Researcher of the Month: Elissa Epel, PhD

Posted: September 16, 2019
By Shelley Wong

Elissa Epel, PhD, a health psychologist, is interested in stress and how it gets under the skin to affect cellular and cardiometabolic health. She studies how the environment, social context, and mind states affect stress and metabolic health. With a group of colleagues, she has led an obesity research consortium, and now, with Aric Prather, PhD, she is co-leading the UC-wide Stress Free UC Study.

“Each UC campus has a different social, demographic, and geographical context,” Epel says. “In our study at different campuses, we will get to compare health and well-being. We will learn a lot about UCSF, and it won't necessarily translate to other campuses like UC Merced, which is more rural and has a majority-minority population. Each campus has its own issues, but stress is a common issue across campuses. Others include food insecurity, burnout, depression, and suicide risk, particularly in the student populations, but in the staff as well. And now, on top of that, everyone is facing looming threats from the climate and immigration crises. So we are in a remarkable period where our emotional well-being and our physiological state of balance are under threat, whether we realize it consciously or not.”

Epel is a professor of psychiatry; director of the Aging, Metabolism, and Emotions Center; director of the Consortium for Obesity Assessment, Study and Treatment; and associate director of the Center for Health and Community.

UCSF is a leader in understanding the impact of sugar intake on health and the social forces that lead disadvantaged groups to grow up in a food environment of excess sugar.

Elissa Epel, PhD

Professor of Psychiatry

She says, “My work revolves around trying to understand how early childhood and lifespan-challenging experiences pattern onto biology and impact health at every level – such as cellular aging and systemic metabolic health. Constructs like well-being and purpose in life are just as valid and reliable to measure as biochemical assays, and these have measurable effects on health and longevity.

“We have been particularly focused on compulsive eating and sugar intake, both in understanding the consequences and trying to intervene with mindfulness-based interventions,” says Epel. “UCSF is a leader (eg, Sugar Science Center) in understanding the impact of sugar intake on health and the social forces that lead disadvantaged groups to grow up in a food environment of excess sugar. Sugared beverage intake is linked to poorer sleep and shorter telomeres. Mindfulness-based interventions are particularly helpful for those with compulsive eating.”

With the support of the UCSF administration, Epel and colleagues had the opportunity to test what happens when sugar is changed in the work environment, in collaboration with UC Wellness and University of California Office of the President’s Healthy Campus Network, after UCSF and UCSF Health agreed to discontinue the sale of sugared beverages at the campuses and hospitals.

Epel, Laura Schmidt, PhD, and colleagues examined the impact of an environmental intervention on metabolic health for people most at risk (those who consumed at least one soda a day). They also randomized half of the people into a motivational, inspirational intervention to help them identify what they cared most about in terms of their future well-being. Results are forthcoming in JAMA Internal Medicine, and Epel hopes that they will be influential at other institutions.

» Record set
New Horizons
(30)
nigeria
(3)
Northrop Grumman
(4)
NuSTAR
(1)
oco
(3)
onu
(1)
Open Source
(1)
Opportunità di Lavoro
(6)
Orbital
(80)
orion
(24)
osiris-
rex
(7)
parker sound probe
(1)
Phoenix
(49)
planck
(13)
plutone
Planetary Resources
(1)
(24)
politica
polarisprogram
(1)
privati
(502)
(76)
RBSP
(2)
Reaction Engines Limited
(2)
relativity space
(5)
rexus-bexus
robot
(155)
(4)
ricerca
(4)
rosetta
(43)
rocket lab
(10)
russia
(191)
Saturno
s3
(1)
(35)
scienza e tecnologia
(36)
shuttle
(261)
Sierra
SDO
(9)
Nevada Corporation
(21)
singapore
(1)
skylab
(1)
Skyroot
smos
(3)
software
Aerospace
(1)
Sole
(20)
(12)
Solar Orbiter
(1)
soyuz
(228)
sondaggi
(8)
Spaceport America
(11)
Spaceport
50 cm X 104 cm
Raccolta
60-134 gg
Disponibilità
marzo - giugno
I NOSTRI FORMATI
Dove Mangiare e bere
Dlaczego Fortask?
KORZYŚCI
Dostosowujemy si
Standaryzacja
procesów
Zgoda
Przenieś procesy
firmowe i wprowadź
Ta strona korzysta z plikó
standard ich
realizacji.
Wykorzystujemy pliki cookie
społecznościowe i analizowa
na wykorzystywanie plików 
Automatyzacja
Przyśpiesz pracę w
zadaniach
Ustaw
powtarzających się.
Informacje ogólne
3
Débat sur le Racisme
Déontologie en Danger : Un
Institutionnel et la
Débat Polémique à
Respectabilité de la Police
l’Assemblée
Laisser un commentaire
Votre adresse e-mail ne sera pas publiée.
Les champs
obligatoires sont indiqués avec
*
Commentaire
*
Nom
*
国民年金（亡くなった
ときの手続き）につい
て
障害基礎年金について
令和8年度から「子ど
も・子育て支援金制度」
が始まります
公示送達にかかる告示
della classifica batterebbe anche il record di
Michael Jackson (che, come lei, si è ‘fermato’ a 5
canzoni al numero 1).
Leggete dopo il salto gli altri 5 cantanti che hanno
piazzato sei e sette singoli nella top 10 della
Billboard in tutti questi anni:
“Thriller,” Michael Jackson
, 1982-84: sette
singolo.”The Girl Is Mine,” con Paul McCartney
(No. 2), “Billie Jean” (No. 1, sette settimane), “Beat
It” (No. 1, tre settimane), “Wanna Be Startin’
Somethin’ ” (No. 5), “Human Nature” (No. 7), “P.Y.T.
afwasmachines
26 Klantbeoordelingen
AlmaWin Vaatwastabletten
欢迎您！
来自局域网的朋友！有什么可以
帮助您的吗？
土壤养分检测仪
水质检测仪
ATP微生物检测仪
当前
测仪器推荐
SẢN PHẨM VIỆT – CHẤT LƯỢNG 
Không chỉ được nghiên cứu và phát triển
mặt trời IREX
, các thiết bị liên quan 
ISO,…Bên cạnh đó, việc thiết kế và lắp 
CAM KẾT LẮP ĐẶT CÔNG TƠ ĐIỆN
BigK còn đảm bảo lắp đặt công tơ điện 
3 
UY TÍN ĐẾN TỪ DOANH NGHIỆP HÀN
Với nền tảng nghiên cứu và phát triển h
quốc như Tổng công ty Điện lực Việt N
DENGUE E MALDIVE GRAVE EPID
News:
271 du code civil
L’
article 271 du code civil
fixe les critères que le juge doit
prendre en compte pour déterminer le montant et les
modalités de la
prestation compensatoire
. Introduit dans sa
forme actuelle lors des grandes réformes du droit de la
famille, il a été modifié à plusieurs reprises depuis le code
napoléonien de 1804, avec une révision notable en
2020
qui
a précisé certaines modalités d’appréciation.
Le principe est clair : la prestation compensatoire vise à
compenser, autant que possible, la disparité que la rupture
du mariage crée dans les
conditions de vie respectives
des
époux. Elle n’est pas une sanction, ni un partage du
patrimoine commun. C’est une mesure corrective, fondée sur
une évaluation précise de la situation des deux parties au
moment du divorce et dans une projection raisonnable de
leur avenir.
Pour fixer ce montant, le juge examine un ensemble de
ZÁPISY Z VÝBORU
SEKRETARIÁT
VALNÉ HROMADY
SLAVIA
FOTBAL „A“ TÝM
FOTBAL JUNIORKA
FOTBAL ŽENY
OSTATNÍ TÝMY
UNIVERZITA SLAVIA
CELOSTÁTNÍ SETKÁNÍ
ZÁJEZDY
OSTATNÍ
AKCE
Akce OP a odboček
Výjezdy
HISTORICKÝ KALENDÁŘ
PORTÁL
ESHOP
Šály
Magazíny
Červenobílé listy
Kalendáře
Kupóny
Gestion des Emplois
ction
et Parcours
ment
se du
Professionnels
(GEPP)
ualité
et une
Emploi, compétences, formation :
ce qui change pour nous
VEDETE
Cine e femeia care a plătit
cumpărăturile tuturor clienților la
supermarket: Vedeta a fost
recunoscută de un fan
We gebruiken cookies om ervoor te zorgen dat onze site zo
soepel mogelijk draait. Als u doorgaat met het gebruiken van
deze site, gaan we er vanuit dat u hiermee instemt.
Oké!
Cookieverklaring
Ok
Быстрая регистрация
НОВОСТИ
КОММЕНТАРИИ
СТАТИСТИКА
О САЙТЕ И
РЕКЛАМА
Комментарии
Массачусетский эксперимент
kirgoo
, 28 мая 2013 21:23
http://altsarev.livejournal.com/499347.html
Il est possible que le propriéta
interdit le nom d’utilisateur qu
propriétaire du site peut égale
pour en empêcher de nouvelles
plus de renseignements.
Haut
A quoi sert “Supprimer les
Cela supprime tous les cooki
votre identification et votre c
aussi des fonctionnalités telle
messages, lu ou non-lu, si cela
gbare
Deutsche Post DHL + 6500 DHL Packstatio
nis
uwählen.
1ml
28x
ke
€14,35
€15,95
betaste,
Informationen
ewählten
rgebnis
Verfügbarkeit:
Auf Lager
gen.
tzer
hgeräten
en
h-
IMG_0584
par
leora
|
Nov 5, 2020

» Prompt
Set down, word for word, the part of the Elissa Epel profile that opens with the words containing "With the support" and closes with "at other institutions.".

» Exercise result
With the support of the UCSF administration, Epel and colleagues had the opportunity to test what happens when sugar is changed in the work environment, in collaboration with UC Wellness and University of California Office of the President’s Healthy Campus Network, after UCSF and UCSF Health agreed to discontinue the sale of sugared beverages at the campuses and hospitals.

Epel, Laura Schmidt, PhD, and colleagues examined the impact of an environmental intervention on metabolic health for people most at risk (those who consumed at least one soda a day). They also randomized half of the people into a motivational, inspirational intervention to help them identify what they cared most about in terms of their future well-being. Results are forthcoming in JAMA Internal Medicine, and Epel hopes that they will be influential at other institutions.